I would also state that all Indian reservations are a larger insult to our Indian brothers, as they have always been a means of keeping that population “in their place.” Free the Indians from their captivity now and let them become first-class citizens instead of wards of the federal government.
— Ron Streetenberger, Euless
Does this mean a name change will also be required for redskin peanuts?
— Hy Siegel, Fort Worth
Cowboys did horrible things to Native Americans. Also, Cowboy has a male connotation. In order to be inclusive, we could call them the Dallas CowPeople. Why are the New England Patriots called that? One could be offended that this could mean their team from another state is not patriotic. We have two NFL teams that draw their names from Pirates. This could offend England. Pirates gave them problems long before the U.S. was founded.
Of course this is all silly talk. And that is what these few politicians are doing.
I think we know the difference between their silly talk and real leaders facing real problems.
— Travis Malone, Richland Hills
Remember way back in 1997 when the Washington Bullets became the Wizards because the name was associated with gun violence? Well, the current Wizards owner, Ted Leonsis, advises that he is “open” to changing the team’s name back to the Bullets. However, it will never happen because the overreach and influence of the politically correct are almost always more powerful than the silent majority.
Snyder is not used to others telling him what to do, but I hope he can successfully sue the overzealous U.S. Patent and Trademark Office. However, this race for the naming rights was over a long time ago. Neither the powerful Snyder nor the millions of Redskins’ faithful have any chance against the government and the liberal PC media. Common sense and logical thinking are passé and just wishful remembrances of the past.
— Patrick Jenkins, Arlington
I said it before: How about the Washington Native Sons?
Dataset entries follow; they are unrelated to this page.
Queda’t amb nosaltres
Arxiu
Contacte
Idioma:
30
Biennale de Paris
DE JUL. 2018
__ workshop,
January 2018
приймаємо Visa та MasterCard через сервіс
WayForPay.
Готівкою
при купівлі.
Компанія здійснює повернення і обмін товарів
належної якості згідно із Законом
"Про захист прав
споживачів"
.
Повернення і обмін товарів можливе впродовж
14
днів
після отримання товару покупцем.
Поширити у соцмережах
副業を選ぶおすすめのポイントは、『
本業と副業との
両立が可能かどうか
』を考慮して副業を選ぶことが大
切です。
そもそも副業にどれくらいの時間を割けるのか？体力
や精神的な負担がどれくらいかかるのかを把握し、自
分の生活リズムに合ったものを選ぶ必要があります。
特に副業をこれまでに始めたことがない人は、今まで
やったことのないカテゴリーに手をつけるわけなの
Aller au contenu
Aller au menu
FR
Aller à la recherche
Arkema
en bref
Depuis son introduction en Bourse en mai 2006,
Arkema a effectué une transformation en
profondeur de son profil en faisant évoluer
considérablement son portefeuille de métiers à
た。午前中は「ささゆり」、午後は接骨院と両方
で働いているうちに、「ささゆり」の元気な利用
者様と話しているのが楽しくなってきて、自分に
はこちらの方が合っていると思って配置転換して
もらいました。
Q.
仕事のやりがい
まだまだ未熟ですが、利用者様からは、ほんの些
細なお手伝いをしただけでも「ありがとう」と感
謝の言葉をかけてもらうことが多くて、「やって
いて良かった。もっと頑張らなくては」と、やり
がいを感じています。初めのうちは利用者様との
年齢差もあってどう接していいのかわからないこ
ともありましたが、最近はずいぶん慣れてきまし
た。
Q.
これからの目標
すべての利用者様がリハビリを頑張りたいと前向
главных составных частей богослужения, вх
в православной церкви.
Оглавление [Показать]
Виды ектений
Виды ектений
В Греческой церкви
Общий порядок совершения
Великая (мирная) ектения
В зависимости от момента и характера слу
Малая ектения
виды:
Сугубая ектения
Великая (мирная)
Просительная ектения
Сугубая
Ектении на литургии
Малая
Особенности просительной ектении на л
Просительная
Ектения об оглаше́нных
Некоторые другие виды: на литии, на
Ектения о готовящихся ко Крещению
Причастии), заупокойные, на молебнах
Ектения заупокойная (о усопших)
— Richard D. Toth, Haltom City
I’m not a big Danny Snyder fan (Go Cowboys!) but I’m with him on this one. It’s just the mascot of a football team, nothing else. Nothing sinister. If you are offended by the name, get over it. I’m offended by the IRS losing emails (what a bunch of liars), but I’ll get over it. This overreaction to everything by everybody who is or who is not politically correct is nauseating.
— Lynn Miller, North Richland Hills
“Redskins” is highly offensive to American Indians. Snyder should stop contributing to racism in this country and change the name immediately. Just how long would a team’s name such as “Blackskins” last? There would be an immediate cry of racism from everyone.
— Manny Sanchez, Fort Worth
Leave thename as it is, if the Native Americans ain’t complaining. They have been Redskins for 50 years I know of. What else would you call them?
— Dennis Neal, Denton
It is just another example of the PC police in action as a result of the political climate espoused by President Obama. We no longer have any freedom.
— Walter H. Delashmit, Justin
All about our freedoms: There is no justification whatsoever in deleting the Redskins name from such a storied franchise. We cannot just sit with our hands tied and be subjected to whims from whosoever wants to dictate their terms and expect us to be satisfied with their decisions. There is reverence in that name and the name itself is treated with respect in that organization.
— Victor J. Santiago, Crowley
It should be no business of the government to decide what name a private entity can call itself. The action of the office of Patents and Trademarks to strip the Washington Redskins of exclusive rights to that name was probably illegal but no doubt orchestrated by Obama, who has no problem acting outside of the law. What prompted the sudden demand that they change their name — a few people are offended? Well, I am offended by Obama and demand that he resign.